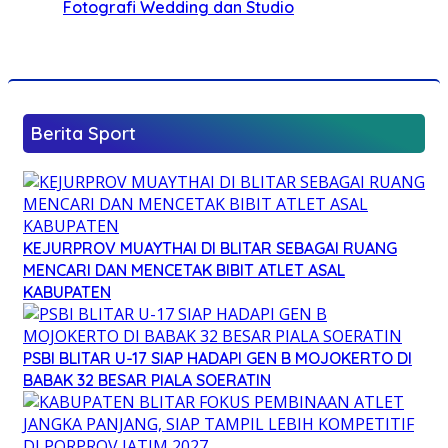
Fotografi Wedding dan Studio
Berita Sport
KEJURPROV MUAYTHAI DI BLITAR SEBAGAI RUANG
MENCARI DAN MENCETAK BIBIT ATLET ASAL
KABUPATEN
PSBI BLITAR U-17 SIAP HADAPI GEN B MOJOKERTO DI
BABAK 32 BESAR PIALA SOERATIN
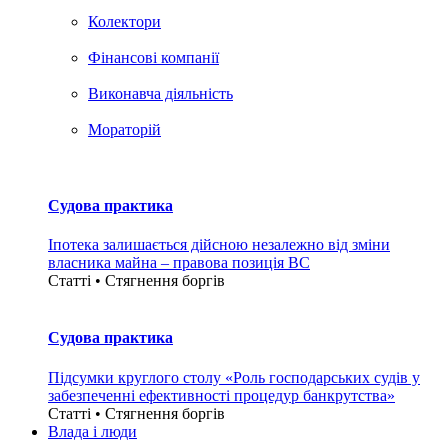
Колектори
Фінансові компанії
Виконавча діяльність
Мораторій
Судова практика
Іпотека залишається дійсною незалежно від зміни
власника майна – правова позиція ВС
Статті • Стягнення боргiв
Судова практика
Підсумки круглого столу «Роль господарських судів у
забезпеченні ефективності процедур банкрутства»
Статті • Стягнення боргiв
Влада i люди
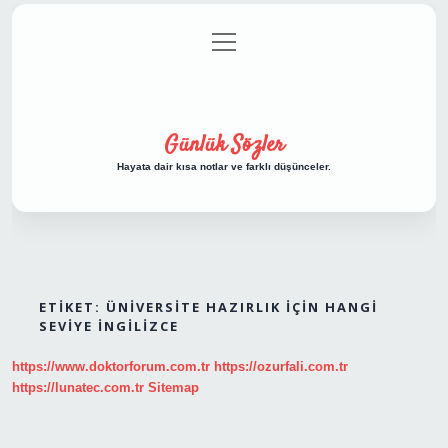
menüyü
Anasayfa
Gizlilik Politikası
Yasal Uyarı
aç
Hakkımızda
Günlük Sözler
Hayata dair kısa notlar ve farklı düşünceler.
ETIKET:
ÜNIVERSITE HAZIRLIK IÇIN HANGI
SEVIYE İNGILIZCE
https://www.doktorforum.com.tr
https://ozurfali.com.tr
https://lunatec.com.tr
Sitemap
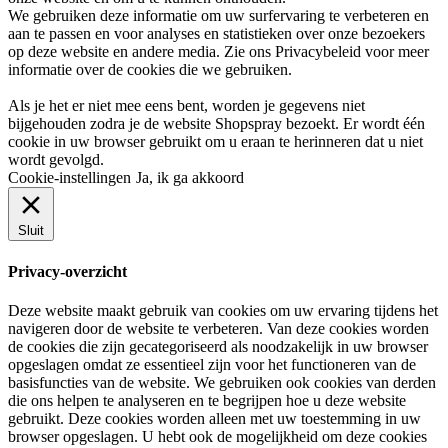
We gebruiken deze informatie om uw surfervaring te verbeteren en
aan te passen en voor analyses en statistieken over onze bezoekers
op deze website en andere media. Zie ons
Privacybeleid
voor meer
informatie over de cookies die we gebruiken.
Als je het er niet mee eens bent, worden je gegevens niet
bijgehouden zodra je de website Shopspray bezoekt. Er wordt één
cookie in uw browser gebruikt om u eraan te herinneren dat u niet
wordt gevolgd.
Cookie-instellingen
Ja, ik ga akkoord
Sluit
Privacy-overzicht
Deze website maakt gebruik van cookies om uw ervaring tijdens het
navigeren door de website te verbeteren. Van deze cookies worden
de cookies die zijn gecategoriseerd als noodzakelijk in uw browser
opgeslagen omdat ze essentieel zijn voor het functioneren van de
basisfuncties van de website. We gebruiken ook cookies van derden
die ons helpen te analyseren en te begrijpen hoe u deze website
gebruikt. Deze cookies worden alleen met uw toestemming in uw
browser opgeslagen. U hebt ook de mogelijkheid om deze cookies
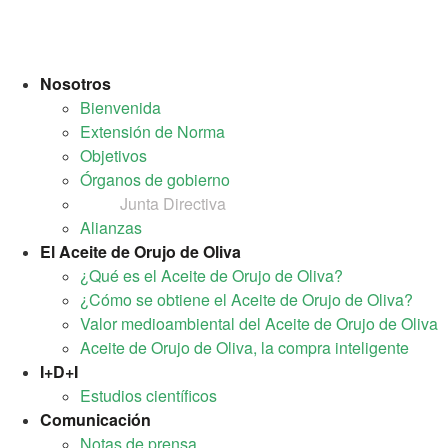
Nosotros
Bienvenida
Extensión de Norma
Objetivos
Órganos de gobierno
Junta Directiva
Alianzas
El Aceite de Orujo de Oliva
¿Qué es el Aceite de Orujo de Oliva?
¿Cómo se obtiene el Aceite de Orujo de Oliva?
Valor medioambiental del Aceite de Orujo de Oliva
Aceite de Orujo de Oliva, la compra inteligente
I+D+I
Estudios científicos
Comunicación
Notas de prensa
****************
> **Exercise**
Write out everything above, from the line containing "We gebruiken deze" down to the line containing "opgeslagen omdat ze", both included, as a JSON list of strings with one string per line and no blank lines.

> **Expected answer**
[
  "We gebruiken deze informatie om uw surfervaring te verbeteren en",
  "aan te passen en voor analyses en statistieken over onze bezoekers",
  "op deze website en andere media. Zie ons",
  "Privacybeleid",
  "voor meer",
  "informatie over de cookies die we gebruiken.",
  "Als je het er niet mee eens bent, worden je gegevens niet",
  "bijgehouden zodra je de website Shopspray bezoekt. Er wordt één",
  "cookie in uw browser gebruikt om u eraan te herinneren dat u niet",
  "wordt gevolgd.",
  "Cookie-instellingen",
  "Ja, ik ga akkoord",
  "Sluit",
  "Privacy-overzicht",
  "Deze website maakt gebruik van cookies om uw ervaring tijdens het",
  "navigeren door de website te verbeteren. Van deze cookies worden",
  "de cookies die zijn gecategoriseerd als noodzakelijk in uw browser",
  "opgeslagen omdat ze essentieel zijn voor het functioneren van de"
]